INSTRUCTIONS:
[1] In the Guerrero interview, can you swap "Joe Cortez" for "the referee" and give back the part that opens with the words "RG: Well for" and closes with "remember for a long time."?
[2] How would the interview with Guerrero go on from its last line?

EXCERPT:
□ □ □
Guerrero agrees that Maidana has battled against some of the best the 140 pound division has to offer. The Ghost says that the Argentinean got knocked down and stood tall against Victor Ortiz and Amir Khan but they did not want to fight him again, Guerrero does. In an in-depth interview, Guerrero broke down the upcoming fight and his thoughts on where he stands at 140.

“Marcos Maidana is a huge puncher,” Guerrero said. “Victor Ortiz did not want to rematch him. Amir Khan did not want to give him a rematch. The fight with Erik Morales was a slugfest. A lot of people duck Maidana. But it was my choice to fight him. I picked Marcos Maidana because he is one of the hardest hitting guys in boxing. I want to give the fans the best fights because I want to be the best. That is why we went with Marcos Maidana.”

Ray Markarian: How is it going to feel to have your biggest fight take place in your hometown?

Guerrero: I am excited. I have wanted to bring a big championship level fight to San Jose for a long time.

RM: Maidana is considered one of the most feared guys in boxing. And you are moving up in weight to fight him without a tune up. Why?

RG: A lot of people are tripping out because I just moved up to 135 and now I am going to 140. People ask why I do not want to test the waters or take a tune up but, I want to jump in head first even if the water is shallow. That is what kind of guy I am. Hopefully the fans could appreciate that.
RM: I was looking at the odds for this fight. Most have you favored to win but many fight fans favor Maidana. Do you feel like you are not getting enough credit?

RG: Well for one Ray, he is a huge puncher. He had Amir Khan out on his feet. If you look at the Amir Khan fight, I honestly feel that if it wasn’t for Joe Cortez breaking them up every second that they got close to each other, he would have knocked Amir Khan out. Maidana comes to fight. He puts on  pressure. He has been down with body shots and gets up. He has been knocked down and came back to knock his opponent out. He has that game changing power. You got the odds favoring me because I am a boxer. I have a lot of talent, power, and boxing skills. It makes for a great matchup. A lot of boxing fans are excited about this fight because it is going to be one of those ones that people are going to remember for a long time.
□ □ □
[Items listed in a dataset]
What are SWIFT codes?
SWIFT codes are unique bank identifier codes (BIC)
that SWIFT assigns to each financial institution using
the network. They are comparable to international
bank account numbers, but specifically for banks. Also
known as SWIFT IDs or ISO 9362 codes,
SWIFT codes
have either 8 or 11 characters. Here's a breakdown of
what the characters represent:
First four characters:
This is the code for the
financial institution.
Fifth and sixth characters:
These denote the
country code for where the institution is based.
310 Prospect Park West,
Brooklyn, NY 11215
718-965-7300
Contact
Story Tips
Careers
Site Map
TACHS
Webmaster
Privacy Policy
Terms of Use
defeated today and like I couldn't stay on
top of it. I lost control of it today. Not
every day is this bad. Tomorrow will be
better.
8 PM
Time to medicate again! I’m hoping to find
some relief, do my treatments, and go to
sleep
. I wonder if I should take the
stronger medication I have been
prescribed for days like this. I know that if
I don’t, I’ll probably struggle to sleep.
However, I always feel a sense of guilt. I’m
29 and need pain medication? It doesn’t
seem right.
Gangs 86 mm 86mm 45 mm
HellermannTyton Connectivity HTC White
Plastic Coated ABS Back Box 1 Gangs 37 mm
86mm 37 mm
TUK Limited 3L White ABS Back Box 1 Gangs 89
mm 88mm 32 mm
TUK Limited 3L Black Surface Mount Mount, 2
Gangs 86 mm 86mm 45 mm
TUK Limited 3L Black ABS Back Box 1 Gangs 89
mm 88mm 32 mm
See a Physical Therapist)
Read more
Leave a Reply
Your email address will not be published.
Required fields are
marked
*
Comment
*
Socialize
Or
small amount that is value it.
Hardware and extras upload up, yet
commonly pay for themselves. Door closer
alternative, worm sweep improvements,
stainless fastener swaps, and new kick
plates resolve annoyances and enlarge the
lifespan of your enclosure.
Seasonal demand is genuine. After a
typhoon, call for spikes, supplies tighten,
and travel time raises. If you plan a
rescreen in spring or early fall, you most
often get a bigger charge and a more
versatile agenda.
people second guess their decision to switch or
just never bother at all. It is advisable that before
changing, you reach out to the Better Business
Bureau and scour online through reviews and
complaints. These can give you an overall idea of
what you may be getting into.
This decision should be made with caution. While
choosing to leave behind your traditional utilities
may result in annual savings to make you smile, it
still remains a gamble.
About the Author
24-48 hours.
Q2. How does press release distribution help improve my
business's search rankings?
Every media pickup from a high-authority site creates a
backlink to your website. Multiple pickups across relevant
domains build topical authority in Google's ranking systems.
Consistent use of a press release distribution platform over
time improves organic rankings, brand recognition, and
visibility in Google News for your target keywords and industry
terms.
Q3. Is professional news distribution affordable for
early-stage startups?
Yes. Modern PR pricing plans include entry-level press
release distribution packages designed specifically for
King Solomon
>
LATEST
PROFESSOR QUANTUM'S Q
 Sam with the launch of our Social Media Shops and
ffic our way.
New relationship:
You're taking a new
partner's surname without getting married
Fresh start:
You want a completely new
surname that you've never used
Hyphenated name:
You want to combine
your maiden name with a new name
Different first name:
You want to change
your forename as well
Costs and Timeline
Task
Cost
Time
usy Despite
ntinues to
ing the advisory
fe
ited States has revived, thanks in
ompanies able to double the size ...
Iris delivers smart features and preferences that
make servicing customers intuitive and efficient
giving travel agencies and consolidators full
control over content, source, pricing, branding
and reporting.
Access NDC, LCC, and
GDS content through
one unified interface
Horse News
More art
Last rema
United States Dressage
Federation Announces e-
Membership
□ □ □
RESPONSES IN ORDER:
[1]
RG: Well for one Ray, he is a huge puncher. He had Amir Khan out on his feet. If you look at the Amir Khan fight, I honestly feel that if it wasn’t for the referee breaking them up every second that they got close to each other, he would have knocked Amir Khan out. Maidana comes to fight. He puts on  pressure. He has been down with body shots and gets up. He has been knocked down and came back to knock his opponent out. He has that game changing power. You got the odds favoring me because I am a boxer. I have a lot of talent, power, and boxing skills. It makes for a great matchup. A lot of boxing fans are excited about this fight because it is going to be one of those ones that people are going to remember for a long time.

[2]
RM: Are you coming in guns blazing? Are you ready to go for the knockout?

RG: I am ready to give the fans a great fight. In reality we are entertainers. We are supposed to come to fight. The fans who watch us expect to see action. I am going to give it my all and fight the best that I could fight.”

RM: Both of you are at the top of your game,  what sets you apart?

RG: Preparation. I did it the right way. They put me through the ringer in my professional career. I fought the fights that I needed to get here. My experiences helped to make me into a five time world champion.

RM: So you are a five time world champion in four different weight classes, right?

RG: Yes sir.  

RM: And you have moved up four weight classes since 2008 and beaten everyone that you have faced. Is it frustrating when you do not see your name on many of the top ten pound for pound lists?

RG: It does get to me. But at the end of the day you have to keep on trucking. Every great champion has his day to get recognized. I just have to keep doing what I do. That is why I take fights like Marcos Maidana or Michael Katsidis. I am looking for the best fights out there. I am one of those throwback fighters who fight the best to be the best. I am not going to hide, duck, and run from everybody.

RM: The fight is three weeks away. How do you feel?

RG: I feel excited. I get excited for every fight. But when you are dealing with someone that you know is coming to fight it makes you step up your game. Right now everything is about visualizing.

RM: What do you visualize?

RG: I am just visualizing the fight and going over my game plan, just zeroing in on being 100% prepared for when I go in the ring. Seeing my punches connect and throwing combinations. I am visualizing a war. I can’t wait to get in there, so the fight just goes through my mind.

RM: Amir Khan has called out your name as a possible opponent at the end of the year. Do you have any thoughts on that?

RG: Well actually, Amir Khan called me out before the Zab Judah fight. I was willing to take that fight. I was excited about it. Khan said, ‘I would rather fight Guerrero than Zab Judah. Zab Judah is already old and past his prime and he is a runner. Guerrero comes to fight. I would rather fight him.’ Then he ends up signing the contract to fight Zab Judah. I will let that speak for itself.

RM: Say you do win this fight. What do you think is going to happen next with your career?

RG: Who knows man? After the Katsidis fight, we have been having trouble getting fights. Khan called me out but that did not happen. We were talking about Morales but that didn’t happen. There are so many fights out there. I was the mandatory to fight Marquez but that didn’t happen. Then he decided to fight I don’t know who. There has been a lot of ducking and running. Hopefully this opens up some big doors and the fans put some pressure on these so called champions to make these big fights. Because that is what lacks in boxing; champions try to pick and choose their fights and not pick the fights that people want to see.

RM: Do you think that the best fighters are afraid of you?

RG: I think a lot of fighters take a big gamble and a big risk fighting me. It is the way it is. And that just adds fuel to my fire. If I keep doing what I do then the fans and the media are going to back these guys into a corner. Pretty soon they are going to be forced to fight me. You have seen it over the years, history does repeat itself Ray. When everybody wants to see a fight it is going to happen.

RM: There has been a boxing renaissance in the Bay area with the presence of Nonito Donaire, Andre Ward, and yourself. Do you use their success as motivation?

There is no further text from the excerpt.